In the last week of January 2015, lawmakers in the state Senate were entertaining a bill to limit new well flaring to only 90 days, cut the amount that could be flared daily and nix some exemptions.

The Environmental Law and Policy Center encouraged the BLM to develop a memorandum of understanding with the state and the tribes to meet oil and gas inspection and enforcement goals.

BLM has formal agreements in California, Colorado, Nevada and Wyoming, but not in North Dakota.

MHA Energy Director Carson Hood said the tribes are working with federal government to monitor venting and flaring. Natural gas flare rates have been brought down to an average 32 percent. Now the tribe wants gas pipelines to put the rest of the gas to use, he said.

“The flaring should be at 98-percent efficiency. That’s the tribes’ standard,” Hood said.

Installing transportation and distribution routes for the gas is considered “midstream infrastructure development,” and Hood noted that “we’re not keeping up to speed with the mid-streamers and making sure the infrastructure is in place to transport the natural gas.”

According to testimony presented to the BLM, “Though in some areas there may be bottlenecks in moving gas to pipelines because of limited infrastructure or gathering lines without enough capacity, it is technologically possible and economically feasible for operators to capture the gas at the well site to limit flaring and venting.

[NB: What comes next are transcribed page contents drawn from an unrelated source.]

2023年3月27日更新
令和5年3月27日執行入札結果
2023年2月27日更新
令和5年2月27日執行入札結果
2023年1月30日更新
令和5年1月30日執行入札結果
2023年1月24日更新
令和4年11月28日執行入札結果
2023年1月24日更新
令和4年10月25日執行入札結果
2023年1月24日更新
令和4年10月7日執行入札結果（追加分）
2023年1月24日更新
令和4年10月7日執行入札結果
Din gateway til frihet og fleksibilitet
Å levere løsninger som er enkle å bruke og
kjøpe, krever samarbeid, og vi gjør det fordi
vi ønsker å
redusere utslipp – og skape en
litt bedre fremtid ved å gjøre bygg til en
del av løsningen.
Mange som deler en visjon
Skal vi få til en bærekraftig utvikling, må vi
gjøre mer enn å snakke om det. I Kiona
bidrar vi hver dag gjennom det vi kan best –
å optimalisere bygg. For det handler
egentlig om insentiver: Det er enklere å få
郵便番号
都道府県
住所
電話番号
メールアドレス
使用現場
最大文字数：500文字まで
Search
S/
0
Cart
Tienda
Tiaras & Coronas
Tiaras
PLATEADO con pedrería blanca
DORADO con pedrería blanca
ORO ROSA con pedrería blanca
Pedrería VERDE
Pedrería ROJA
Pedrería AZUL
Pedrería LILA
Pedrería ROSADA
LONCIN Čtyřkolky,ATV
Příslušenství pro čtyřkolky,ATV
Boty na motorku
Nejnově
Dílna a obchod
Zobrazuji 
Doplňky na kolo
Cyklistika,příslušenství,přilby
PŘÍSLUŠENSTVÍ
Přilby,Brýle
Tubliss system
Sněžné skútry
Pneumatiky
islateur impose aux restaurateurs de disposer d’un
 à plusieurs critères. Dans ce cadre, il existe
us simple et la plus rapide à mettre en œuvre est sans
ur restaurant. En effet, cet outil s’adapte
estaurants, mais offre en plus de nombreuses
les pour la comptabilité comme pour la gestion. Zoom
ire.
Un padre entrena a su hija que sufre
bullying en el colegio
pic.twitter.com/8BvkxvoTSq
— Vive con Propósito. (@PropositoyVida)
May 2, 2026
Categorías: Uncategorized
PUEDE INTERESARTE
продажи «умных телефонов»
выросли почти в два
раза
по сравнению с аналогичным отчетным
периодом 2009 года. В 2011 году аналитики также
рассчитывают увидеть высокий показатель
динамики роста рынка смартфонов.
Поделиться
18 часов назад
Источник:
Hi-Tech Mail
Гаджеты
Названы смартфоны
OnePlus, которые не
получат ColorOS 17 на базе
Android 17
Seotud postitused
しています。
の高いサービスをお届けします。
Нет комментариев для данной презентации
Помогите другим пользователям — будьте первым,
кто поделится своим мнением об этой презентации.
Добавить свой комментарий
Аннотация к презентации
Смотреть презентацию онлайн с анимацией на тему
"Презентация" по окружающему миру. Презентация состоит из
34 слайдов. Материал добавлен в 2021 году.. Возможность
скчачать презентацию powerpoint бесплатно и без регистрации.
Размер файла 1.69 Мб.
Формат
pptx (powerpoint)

“Existing capture technologies are particularly economical to install at well sites in the Bakken in North Dakota because of the unique qualities of the natural gas, including greater amounts of liquids such as ethane, propane, butane, or natural gasoline.”

Hood said that for his office, “The primary issues for Fiscal Year 2015 are gas capture and the emergency management program.”

Still, for any semblance of environmental justice to occur, Deville said in a recent set of recommendations entitled “Next Steps” and released on behalf of the FBCC student body, it is necessary to undertake “air testing to establish baseline data and monitor environmental impacts.”